— Begin MATERIAL TO PROCESS —

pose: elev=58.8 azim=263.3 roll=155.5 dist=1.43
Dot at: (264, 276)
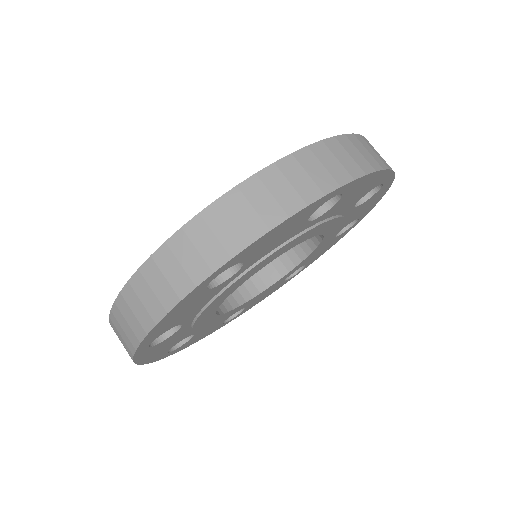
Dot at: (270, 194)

— End MATERIAL TO PROCESS —
— Begin MATERIAL TO PROCESS —

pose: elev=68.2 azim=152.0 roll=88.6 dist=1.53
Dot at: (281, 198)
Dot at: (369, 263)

— End MATERIAL TO PROCESS —

Reproduce the lines between the one containing "pose: elev=58.8 azim=263.3" and the one containing "Dot at: (270, 194)", inclusive, omitting the pictures.

### FULL ANSWER
pose: elev=58.8 azim=263.3 roll=155.5 dist=1.43
Dot at: (264, 276)
Dot at: (270, 194)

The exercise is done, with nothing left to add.